**Stored data**
# # #

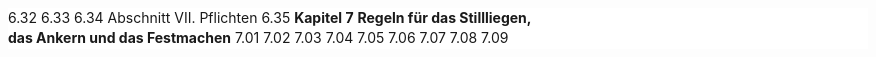 <tr class="odd">
<td>6.32</td>
</tr>
<tr class="even">
<td>6.33</td>
</tr>
<tr class="odd">
<td>6.34</td>
</tr>
<tr class="even">
<td></td>
</tr>
<tr class="odd">
<td>Abschnitt VII. Pflichten</td>
</tr>
<tr class="even">
<td></td>
</tr>
<tr class="odd">
<td>6.35</td>
</tr>
<tr class="even">
<td></td>
</tr>
<tr class="odd">
<td><strong>Kapitel 7</strong></td>
</tr>
<tr class="even">
<td><strong>Regeln für das Stillliegen,<br />
das Ankern und das Festmachen</strong></td>
</tr>
<tr class="odd">
<td></td>
</tr>
<tr class="even">
<td>7.01</td>
</tr>
<tr class="odd">
<td>7.02</td>
</tr>
<tr class="even">
<td>7.03</td>
</tr>
<tr class="odd">
<td>7.04</td>
</tr>
<tr class="even">
<td>7.05</td>
</tr>
<tr class="odd">
<td>7.06</td>
</tr>
<tr class="even">
<td>7.07</td>
</tr>
<tr class="odd">
<td>7.08</td>
</tr>
<tr class="even">
<td>7.09</td>
</tr>
<tr class="odd">
<td></td>
</tr>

# # #

**What to work on**
Please retype every line of the records above, character for character, leaving out the pictures.

**Response to this exercise**
 <tr class="odd">
<td>6.32</td>
</tr>
<tr class="even">
<td>6.33</td>
</tr>
<tr class="odd">
<td>6.34</td>
</tr>
<tr class="even">
<td></td>
</tr>
<tr class="odd">
<td>Abschnitt VII. Pflichten</td>
</tr>
<tr class="even">
<td></td>
</tr>
<tr class="odd">
<td>6.35</td>
</tr>
<tr class="even">
<td></td>
</tr>
<tr class="odd">
<td><strong>Kapitel 7</strong></td>
</tr>
<tr class="even">
<td><strong>Regeln für das Stillliegen,<br />
das Ankern und das Festmachen</strong></td>
</tr>
<tr class="odd">
<td></td>
</tr>
<tr class="even">
<td>7.01</td>
</tr>
<tr class="odd">
<td>7.02</td>
</tr>
<tr class="even">
<td>7.03</td>
</tr>
<tr class="odd">
<td>7.04</td>
</tr>
<tr class="even">
<td>7.05</td>
</tr>
<tr class="odd">
<td>7.06</td>
</tr>
<tr class="even">
<td>7.07</td>
</tr>
<tr class="odd">
<td>7.08</td>
</tr>
<tr class="even">
<td>7.09</td>
</tr>
<tr class="odd">
<td></td>
</tr>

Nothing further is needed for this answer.